Because they act on the behalf of retirement plan participants, fiduciaries are subject to certain standards of conduct and have a duty to act prudently. The Department of Labor (DOL) notes that these responsibilities include the following. Plan fiduciaries must:

  • Act solely in the interest of plan participants and their beneficiaries and disclose any conflict of interest
  • Carry out duties prudently, which means properly investigating and selecting investment options for plan participants
  • Follow the terms of the plan documents, update when necessary, and ensure the plan document is current
  • Diversify plan investments to reduce risk
  • Pay only reasonable plan expenses

In addition, plan fiduciaries must ensure that a fidelity bond is in force in accordance with ERISA, monitor for any prohibited transactions, and respond to all inquiries from a participant or beneficiary. Any communications that are misleading or omit key information can be considered a violation and breach of duty.

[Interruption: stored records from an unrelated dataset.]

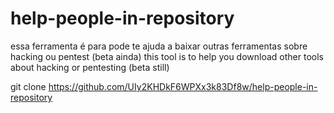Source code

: # help-people-in-repository
essa ferramenta é para pode te ajuda a baixar outras ferramentas sobre hacking ou pentest (beta ainda)
this tool is to help you download other tools about hacking or pentesting (beta still)

git clone https://github.com/UIy2KHDkF6WPXx3k83Df8w/help-people-in-repository
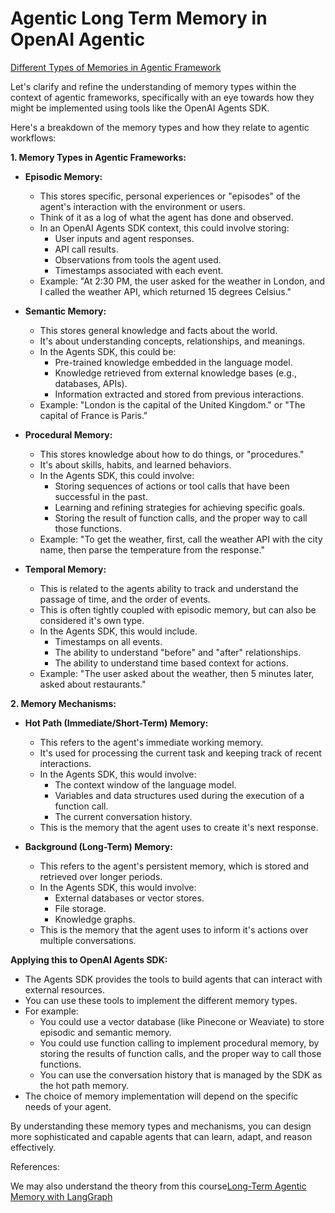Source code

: # Agentic Long Term Memory in OpenAI Agentic 

[Different Types of Memories in Agentic Framework](https://www.linkedin.com/pulse/different-types-memories-agentic-framework-gourav-g--shdxc/)

Let's clarify and refine the understanding of memory types within the context of agentic frameworks, specifically with an eye towards how they might be implemented using tools like the OpenAI Agents SDK.

Here's a breakdown of the memory types and how they relate to agentic workflows:

**1. Memory Types in Agentic Frameworks:**

* **Episodic Memory:**
    * This stores specific, personal experiences or "episodes" of the agent's interaction with the environment or users.
    * Think of it as a log of what the agent has done and observed.
    * In an OpenAI Agents SDK context, this could involve storing:
        * User inputs and agent responses.
        * API call results.
        * Observations from tools the agent used.
        * Timestamps associated with each event.
    * Example: "At 2:30 PM, the user asked for the weather in London, and I called the weather API, which returned 15 degrees Celsius."

* **Semantic Memory:**
    * This stores general knowledge and facts about the world.
    * It's about understanding concepts, relationships, and meanings.
    * In the Agents SDK, this could be:
        * Pre-trained knowledge embedded in the language model.
        * Knowledge retrieved from external knowledge bases (e.g., databases, APIs).
        * Information extracted and stored from previous interactions.
    * Example: "London is the capital of the United Kingdom." or "The capital of France is Paris."

* **Procedural Memory:**
    * This stores knowledge about how to do things, or "procedures."
    * It's about skills, habits, and learned behaviors.
    * In the Agents SDK, this could involve:
        * Storing sequences of actions or tool calls that have been successful in the past.
        * Learning and refining strategies for achieving specific goals.
        * Storing the result of function calls, and the proper way to call those functions.
    * Example: "To get the weather, first, call the weather API with the city name, then parse the temperature from the response."

* **Temporal Memory:**
    * This is related to the agents ability to track and understand the passage of time, and the order of events.
    * This is often tightly coupled with episodic memory, but can also be considered it's own type.
    * In the Agents SDK, this would include.
        * Timestamps on all events.
        * The ability to understand "before" and "after" relationships.
        * The ability to understand time based context for actions.
    * Example: "The user asked about the weather, then 5 minutes later, asked about restaurants."

**2. Memory Mechanisms:**

* **Hot Path (Immediate/Short-Term) Memory:**
    * This refers to the agent's immediate working memory.
    * It's used for processing the current task and keeping track of recent interactions.
    * In the Agents SDK, this would involve:
        * The context window of the language model.
        * Variables and data structures used during the execution of a function call.
        * The current conversation history.
    * This is the memory that the agent uses to create it's next response.

* **Background (Long-Term) Memory:**
    * This refers to the agent's persistent memory, which is stored and retrieved over longer periods.
    * In the Agents SDK, this would involve:
        * External databases or vector stores.
        * File storage.
        * Knowledge graphs.
    * This is the memory that the agent uses to inform it's actions over multiple conversations.

**Applying this to OpenAI Agents SDK:**

* The Agents SDK provides the tools to build agents that can interact with external resources.
* You can use these tools to implement the different memory types.
* For example:
    * You could use a vector database (like Pinecone or Weaviate) to store episodic and semantic memory.
    * You could use function calling to implement procedural memory, by storing the results of function calls, and the proper way to call those functions.
    * You can use the conversation history that is managed by the SDK as the hot path memory.
* The choice of memory implementation will depend on the specific needs of your agent.

By understanding these memory types and mechanisms, you can design more sophisticated and capable agents that can learn, adapt, and reason effectively.


References:

We may also understand the theory from this course[Long-Term Agentic Memory with LangGraph](https://www.deeplearning.ai/short-courses/long-term-agentic-memory-with-langgraph/)
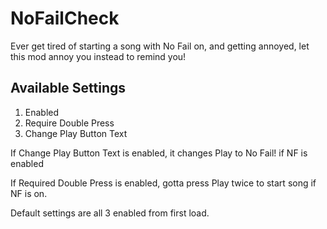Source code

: # NoFailCheck
Ever get tired of starting a song with No Fail on, and getting annoyed, let this mod annoy you instead to remind you!
## Available Settings
1. Enabled
2. Require Double Press
3. Change Play Button Text

If Change Play Button Text is enabled, it changes Play to No Fail! if NF is enabled

If Required Double Press is enabled, gotta press Play twice to start song if NF is on.

Default settings are all 3 enabled from first load.
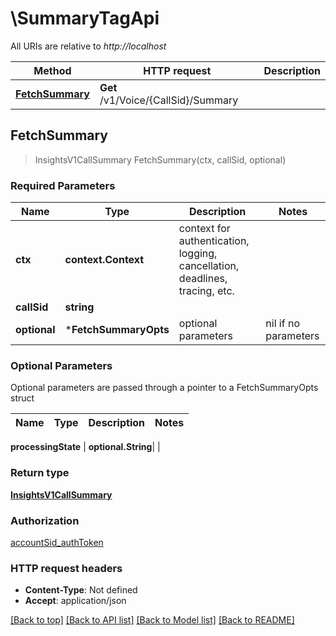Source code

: # \SummaryTagApi

All URIs are relative to *http://localhost*

Method | HTTP request | Description
------------- | ------------- | -------------
[**FetchSummary**](SummaryTagApi.md#FetchSummary) | **Get** /v1/Voice/{CallSid}/Summary | 



## FetchSummary

> InsightsV1CallSummary FetchSummary(ctx, callSid, optional)



### Required Parameters


Name | Type | Description  | Notes
------------- | ------------- | ------------- | -------------
**ctx** | **context.Context** | context for authentication, logging, cancellation, deadlines, tracing, etc.
**callSid** | **string**|  | 
 **optional** | ***FetchSummaryOpts** | optional parameters | nil if no parameters

### Optional Parameters

Optional parameters are passed through a pointer to a FetchSummaryOpts struct
 

Name | Type | Description  | Notes
------------- | ------------- | ------------- | -------------

 **processingState** | **optional.String**|  | 

### Return type

[**InsightsV1CallSummary**](insights.v1.call.summary.md)

### Authorization

[accountSid_authToken](../README.md#accountSid_authToken)

### HTTP request headers

- **Content-Type**: Not defined
- **Accept**: application/json

[[Back to top]](#) [[Back to API list]](../README.md#documentation-for-api-endpoints)
[[Back to Model list]](../README.md#documentation-for-models)
[[Back to README]](../README.md)

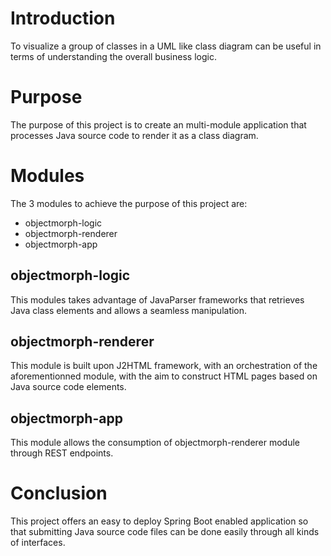 # Introduction

To visualize a group of classes in a UML like class diagram can be useful in terms of understanding the overall business logic.

# Purpose

The purpose of this project is to create an multi-module application that processes Java source code to render it as a class diagram.

# Modules

The 3 modules to achieve the purpose of this project are:
- objectmorph-logic
- objectmorph-renderer
- objectmorph-app

## objectmorph-logic

This modules takes advantage of JavaParser frameworks that retrieves Java class elements and allows a seamless manipulation.

## objectmorph-renderer

This module  is built upon J2HTML framework, with an orchestration of the aforementionned module, with the aim to construct HTML pages based on Java source code elements.

## objectmorph-app

This module allows the consumption of objectmorph-renderer module through REST endpoints.

# Conclusion

This project offers an easy to deploy Spring Boot enabled application so that submitting Java source code files can be done easily through all kinds of interfaces.
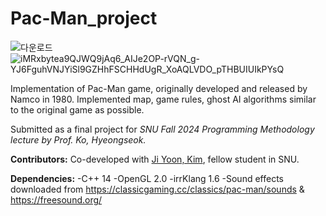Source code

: # Pac-Man_project
![다운로드](https://github.com/user-attachments/assets/c223d4e6-9e3a-4d3a-8f9f-eb6080572a0c)
![iMRxbytea9QJWQ9jAq6_AIJe2OP-rVQN_g-YJ6FguhVNJYiSl9GZHhFSCHHdUgR_XoAQLVDO_pTHBUIUIkPYsQ](https://github.com/user-attachments/assets/f9975e46-5f1b-4a0f-b85f-a65473227e8a)

Implementation of Pac-Man game, originally developed and released by Namco in 1980.
Implemented map, game rules, ghost AI algorithms similar to the original game as possible.

Submitted as a final project for _SNU Fall 2024 Programming Methodology lecture by Prof. Ko, Hyeongseok._

**Contributors:**
Co-developed with [Ji Yoon, Kim](https://github.com/tarakae), fellow student in SNU.

**Dependencies:**
-C++ 14
-OpenGL 2.0
-irrKlang 1.6
-Sound effects downloaded from https://classicgaming.cc/classics/pac-man/sounds & https://freesound.org/
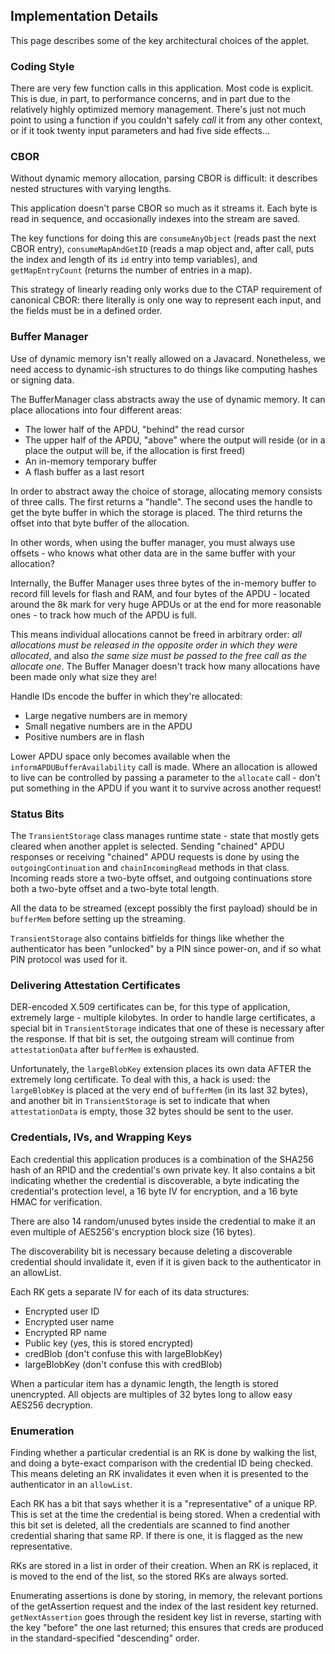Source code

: ## Implementation Details

This page describes some of the key architectural choices of the applet.

### Coding Style

There are very few function calls in this application. Most code is explicit. This is due, in part, to
performance concerns, and in part due to the relatively highly optimized memory management. There's just
not much point to using a function if you couldn't safely _call_ it from any other context, or if it
took twenty input parameters and had five side effects...

### CBOR

Without dynamic memory allocation, parsing CBOR is difficult: it describes nested structures with varying
lengths.

This application doesn't parse CBOR so much as it streams it. Each byte is read in sequence, and occasionally
indexes into the stream are saved.

The key functions for doing this are `consumeAnyObject` (reads past the next CBOR entry), `consumeMapAndGetID`
(reads a map object and, after call, puts the index and length of its `id` entry into temp variables), and
`getMapEntryCount` (returns the number of entries in a map).

This strategy of linearly reading only works due to the CTAP requirement of canonical CBOR: there literally
is only one way to represent each input, and the fields must be in a defined order.

### Buffer Manager

Use of dynamic memory isn't really allowed on a Javacard. Nonetheless, we need access to dynamic-ish
structures to do things like computing hashes or signing data.

The BufferManager class abstracts away the use of dynamic memory. It can place allocations into four
different areas:

- The lower half of the APDU, "behind" the read cursor
- The upper half of the APDU, "above" where the output will reside (or in a place the output will be, 
  if the allocation is first freed)
- An in-memory temporary buffer
- A flash buffer as a last resort

In order to abstract away the choice of storage, allocating memory consists of three calls. The first
returns a "handle". The second uses the handle to get the byte buffer in which the storage is placed.
The third returns the offset into that byte buffer of the allocation.

In other words, when using the buffer manager, you must always use offsets - who knows what other data
are in the same buffer with your allocation?

Internally, the Buffer Manager uses three bytes of the in-memory buffer to record fill levels for
flash and RAM, and four bytes of the APDU - located around the 8k mark for very huge APDUs or at
the end for more reasonable ones - to track how much of the APDU is full.

This means individual allocations cannot be freed in arbitrary order: *all allocations must be released
in the opposite order in which they were allocated*, and also *the same size must be passed to the
free call as the allocate one*. The Buffer Manager doesn't track how many allocations have been made
only what size they are!

Handle IDs encode the buffer in which they're allocated:

- Large negative numbers are in memory
- Small negative numbers are in the APDU
- Positive numbers are in flash

Lower APDU space only becomes available when the `informAPDUBufferAvailability` call is made. Where an
allocation is allowed to live can be controlled by passing a parameter to the `allocate` call - don't
put something in the APDU if you want it to survive across another request!

### Status Bits

The `TransientStorage` class manages runtime state - state that mostly gets cleared when another applet
is selected. Sending "chained" APDU responses or receiving "chained" APDU requests is done by using the
`outgoingContinuation` and `chainIncomingRead` methods in that class. Incoming reads store a two-byte
offset, and outgoing continuations store both a two-byte offset and a two-byte total length.

All the data to be streamed (except possibly the first payload) should be in `bufferMem` before
setting up the streaming.

`TransientStorage` also contains bitfields for things like whether the authenticator has been "unlocked"
by a PIN since power-on, and if so what PIN protocol was used for it.

### Delivering Attestation Certificates

DER-encoded X.509 certificates can be, for this type of application, extremely large - multiple kilobytes.
In order to handle large certificates, a special bit in `TransientStorage` indicates that one of these is
necessary after the response. If that bit is set, the outgoing stream will continue from `attestationData`
after `bufferMem` is exhausted.

Unfortunately, the `largeBlobKey` extension places its own data AFTER the extremely long certificate. To
deal with this, a hack is used: the `largeBlobKey` is placed at the very end of `bufferMem` (in its last
32 bytes), and another bit in `TransientStorage` is set to indicate that when `attestationData` is empty,
those 32 bytes should be sent to the user.

### Credentials, IVs, and Wrapping Keys

Each credential this application produces is a combination of the SHA256 hash of an RPID and the
credential's own private key. It also contains a bit indicating whether the credential is discoverable,
a byte indicating the credential's protection level, a 16 byte IV for encryption, and a 16 byte HMAC
for verification.

There are also 14 random/unused bytes inside the credential to make it an even multiple of AES256's
encryption block size (16 bytes).

The discoverability bit is necessary because deleting a discoverable credential should invalidate it,
even if it is given back to the authenticator in an allowList.

Each RK gets a separate IV for each of its data structures:

- Encrypted user ID
- Encrypted user name
- Encrypted RP name
- Public key (yes, this is stored encrypted)
- credBlob (don't confuse this with largeBlobKey)
- largeBlobKey (don't confuse this with credBlob)

When a particular item has a dynamic length, the length is stored unencrypted. All objects are multiples of 32
bytes long to allow easy AES256 decryption.

### Enumeration

Finding whether a particular credential is an RK is done by walking the list, and doing a byte-exact
comparison with the credential ID being checked. This means deleting an RK invalidates it even when it
is presented to the authenticator in an `allowList`.

Each RK has a bit that says whether it is a "representative" of a unique RP. This is set at the time the
credential is being stored. When a credential with this bit set is deleted, all the credentials are scanned
to find another credential sharing that same RP. If there is one, it is flagged as the new representative.

RKs are stored in a list in order of their creation. When an RK is replaced, it is moved to the end of the list,
so the stored RKs are always sorted.

Enumerating assertions is done by storing, in memory, the relevant portions of the getAssertion request and
the index of the last resident key returned. `getNextAssertion` goes through the resident key list
in reverse, starting with the key "before" the one last returned; this ensures that creds are produced
in the standard-specified "descending" order.
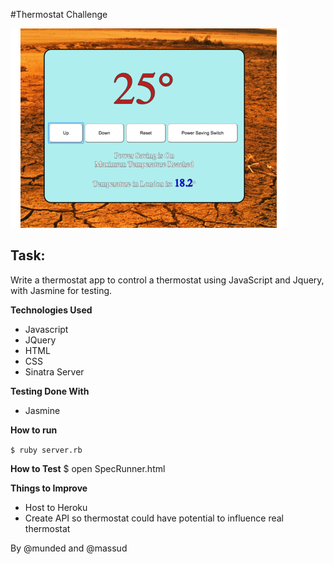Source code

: #Thermostat Challenge

![Thermostat screenshot](https://github.com/Munded/thermostat/blob/master/css/images/output_l1u93N.gif)

Task:
-----

Write a thermostat app to control a thermostat using JavaScript and Jquery, with Jasmine for testing.

**Technologies Used**
- Javascript
- JQuery
- HTML
- CSS
- Sinatra Server


**Testing Done With**
- Jasmine


**How to run**

``$ ruby server.rb``


**How to Test**
$ open SpecRunner.html


**Things to Improve**
-  Host to Heroku
-  Create API so thermostat could have potential to influence real thermostat

By @munded and @massud

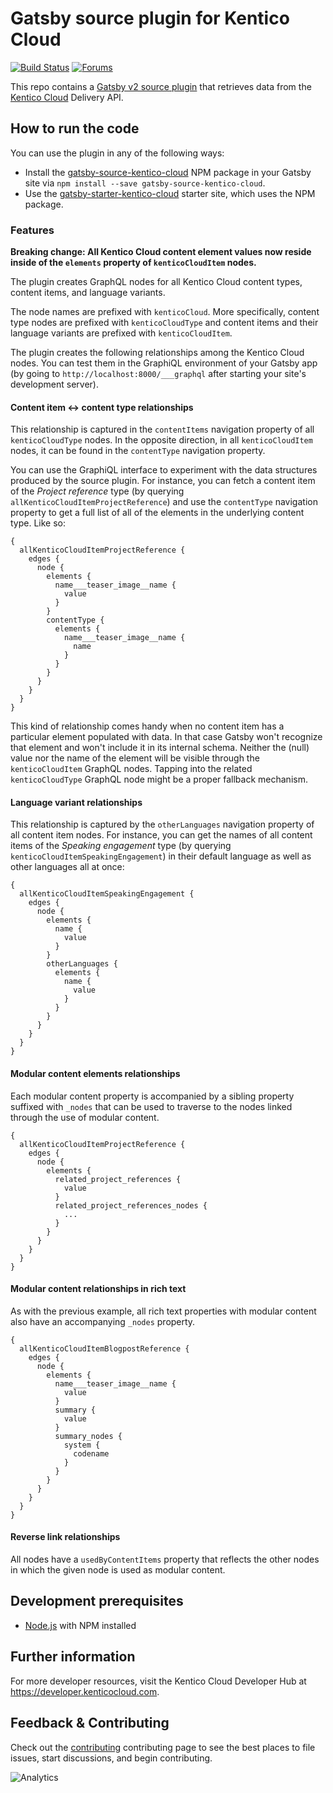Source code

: # Gatsby source plugin for Kentico Cloud

[![Build Status](https://api.travis-ci.org/Kentico/gatsby-source-kentico-cloud.svg?branch=master)](https://travis-ci.org/Kentico/gatsby-source-kentico-cloud)
[![Forums](https://img.shields.io/badge/chat-on%20forums-orange.svg)](https://forums.kenticocloud.com)

This repo contains a [Gatsby v2 source plugin](https://www.gatsbyjs.org/docs/recipes/#sourcing-data) that retrieves data from the [Kentico Cloud](https://kenticocloud.com) Delivery API.

## How to run the code

You can use the plugin in any of the following ways:

* Install the [gatsby-source-kentico-cloud](https://www.npmjs.com/package/gatsby-source-kentico-cloud) NPM package in your Gatsby site via `npm install --save gatsby-source-kentico-cloud`.
* Use the [gatsby-starter-kentico-cloud](https://github.com/Kentico/gatsby-starter-kentico-cloud) starter site, which uses the NPM package.

### Features

**Breaking change: All Kentico Cloud content element values now reside inside of the `elements` property of `kenticoCloudItem` nodes.**

The plugin creates GraphQL nodes for all Kentico Cloud content types, content items, and language variants.

The node names are prefixed with `kenticoCloud`. More specifically, content type nodes are prefixed with `kenticoCloudType` and content items and their language variants are prefixed with `kenticoCloudItem`.

The plugin creates the following relationships among the Kentico Cloud nodes. You can test them in the GraphiQL environment of your Gatsby app (by going to `http://localhost:8000/___graphql` after starting your site's development server).

#### Content item <-> content type relationships

This relationship is captured in the `contentItems` navigation property of all `kenticoCloudType` nodes. In the opposite direction, in all `kenticoCloudItem` nodes, it can be found in the `contentType` navigation property.

You can use the GraphiQL interface to experiment with the data structures produced by the source plugin. For instance, you can fetch a content item of the *Project reference* type (by querying `allKenticoCloudItemProjectReference`) and use the `contentType` navigation property to get a full list of all of the elements in the underlying content type. Like so:

    {
      allKenticoCloudItemProjectReference {
        edges {
          node {
            elements {
              name___teaser_image__name {
                value
              }
            }
            contentType {
              elements {
                name___teaser_image__name {
                  name
                }
              }
            }
          }
        }
      }
    }

This kind of relationship comes handy when no content item has a particular element populated with data. In that case Gatsby won't recognize that element and won't include it in its internal schema. Neither the (null) value nor the name of the element will be visible through the `kenticoCloudItem` GraphQL nodes. Tapping into the related `kenticoCloudType` GraphQL node might be a proper fallback mechanism.

#### Language variant relationships

This relationship is captured by the `otherLanguages` navigation property of all content item nodes. For instance, you can get the names of all content items of the *Speaking engagement* type (by querying `kenticoCloudItemSpeakingEngagement`) in their default language as well as other languages all at once:

    {
      allKenticoCloudItemSpeakingEngagement {
        edges {
          node {
            elements {
              name {
                value
              }
            }
            otherLanguages {
              elements {
                name {
                  value
                }
              }
            }
          }
        }
      }
    }
    
#### Modular content elements relationships

Each modular content property is accompanied by a sibling property suffixed with `_nodes` that can be used to traverse to the nodes linked through the use of modular content.

    {
      allKenticoCloudItemProjectReference {
        edges {
          node {
            elements {
              related_project_references {
                value
              }
              related_project_references_nodes {
                ...
              }
            }
          }
        }
      }
    }

#### Modular content relationships in rich text

As with the previous example, all rich text properties with modular content also have an accompanying `_nodes` property.

    {
      allKenticoCloudItemBlogpostReference {
        edges {
          node {
            elements {
              name___teaser_image__name {
                value
              }
              summary {
                value
              }
              summary_nodes {
                system {
                  codename
                }
              }
            }
          }
        }
      }
    }

#### Reverse link relationships

All nodes have a `usedByContentItems` property that reflects the other nodes in which the given node is used as modular content.

## Development prerequisites

* [Node.js](https://nodejs.org/) with NPM installed

## Further information

For more developer resources, visit the Kentico Cloud Developer Hub at https://developer.kenticocloud.com.

## Feedback & Contributing

Check out the [contributing](https://github.com/Kentico/gatsby-source-kentico-cloud/blob/master/CONTRIBUTING.md) contributing page to see the best places to file issues, start discussions, and begin contributing.

![Analytics](https://kentico-ga-beacon.azurewebsites.net/api/UA-69014260-4/Kentico/gatsby-source-kentico-cloud?pixel)

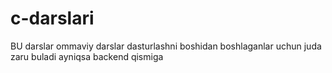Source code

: # c-darslari
BU darslar ommaviy darslar dasturlashni boshidan boshlaganlar uchun juda zaru  buladi ayniqsa backend qismiga 
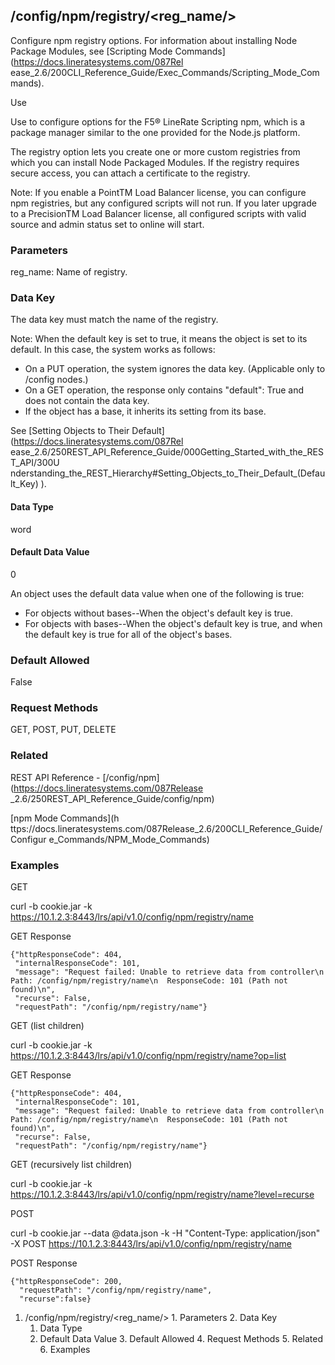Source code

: ## /config/npm/registry/<reg_name/>

Configure npm registry options. For information about installing Node Package
Modules, see [Scripting Mode Commands](https://docs.lineratesystems.com/087Rel
ease_2.6/200CLI_Reference_Guide/Exec_Commands/Scripting_Mode_Commands).

Use

Use to configure options for the F5® LineRate Scripting npm, which is a
package manager similar to the one provided for the Node.js platform.

The registry option lets you create one or more custom registries from which
you can install Node Packaged Modules. If the registry requires secure access,
you can attach a certificate to the registry.

Note: If you enable a PointTM Load Balancer license, you can configure npm
registries, but any configured scripts will not run. If you later upgrade to a
PrecisionTM Load Balancer license, all configured scripts with valid source
and admin status set to online will start.

### Parameters

reg_name: Name of registry.

### Data Key

The data key must match the name of the registry.

Note: When the default key is set to true, it means the object is set to its
default. In this case, the system works as follows:

  * On a PUT operation, the system ignores the data key. (Applicable only to /config nodes.)
  * On a GET operation, the response only contains "default": True and does not contain the data key.
  * If the object has a base, it inherits its setting from its base.

See [Setting Objects to Their Default](https://docs.lineratesystems.com/087Rel
ease_2.6/250REST_API_Reference_Guide/000Getting_Started_with_the_REST_API/300U
nderstanding_the_REST_Hierarchy#Setting_Objects_to_Their_Default_(Default_Key)
).

#### Data Type

word

#### Default Data Value

0

An object uses the default data value when one of the following is true:

  * For objects without bases--When the object's default key is true.
  * For objects with bases--When the object's default key is true, and when the default key is true for all of the object's bases.

### Default Allowed

False

### Request Methods

GET, POST, PUT, DELETE

### Related

REST API Reference - [/config/npm](https://docs.lineratesystems.com/087Release
_2.6/250REST_API_Reference_Guide/config/npm)

<cli reference="reference" _x005F_x005f_x005F_x002d_="-">[npm Mode Commands](h
ttps://docs.lineratesystems.com/087Release_2.6/200CLI_Reference_Guide/Configur
e_Commands/NPM_Mode_Commands)</cli>

### Examples

GET

curl -b cookie.jar -k
https://10.1.2.3:8443/lrs/api/v1.0/config/npm/registry/name

GET Response

    
    {"httpResponseCode": 404,
     "internalResponseCode": 101,
     "message": "Request failed: Unable to retrieve data from controller\n  Path: /config/npm/registry/name\n  ResponseCode: 101 (Path not found)\n",
     "recurse": False,
     "requestPath": "/config/npm/registry/name"}
    

GET (list children)

curl -b cookie.jar -k
https://10.1.2.3:8443/lrs/api/v1.0/config/npm/registry/name?op=list

GET Response

    
    {"httpResponseCode": 404,
     "internalResponseCode": 101,
     "message": "Request failed: Unable to retrieve data from controller\n  Path: /config/npm/registry/name\n  ResponseCode: 101 (Path not found)\n",
     "recurse": False,
     "requestPath": "/config/npm/registry/name"}
    

GET (recursively list children)

curl -b cookie.jar -k
https://10.1.2.3:8443/lrs/api/v1.0/config/npm/registry/name?level=recurse

POST

curl -b cookie.jar --data @data.json -k -H "Content-Type: application/json" -X
POST https://10.1.2.3:8443/lrs/api/v1.0/config/npm/registry/name

POST Response

    
    {"httpResponseCode": 200,
      "requestPath": "/config/npm/registry/name",
      "recurse":false}

  1. /config/npm/registry/<reg_name/>
    1. Parameters
    2. Data Key
      1. Data Type
      2. Default Data Value
    3. Default Allowed
    4. Request Methods
    5. Related
    6. Examples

Recent class action lawsuits underscore the need for plan fiduciaries to conduct periodic due diligence and document steps taken to improve investments and retirement plan fees. In 2021, class action filings challenging 401(k) and 403(b) plan fees and investments resulted in record settlements totaling billions of dollars. Under DOL regulations, there must be at least three different investment options so that employees can diversify their portfolio. Plan fiduciaries must also provide information about each investment option so that participants can make informed decisions. Participants must also be allowed the opportunity to change their allocations at least once per quarter.

Employers have the option to hire a service provider to handle fiduciary functions. Selecting the service provider is in and of itself a fiduciary function, and employers are responsible for monitoring the service providers’ performance.

This material is provided for informational purposes only, and is not intended as authoritative guidance, legal advice, or assurance of compliance with state and federal regulations.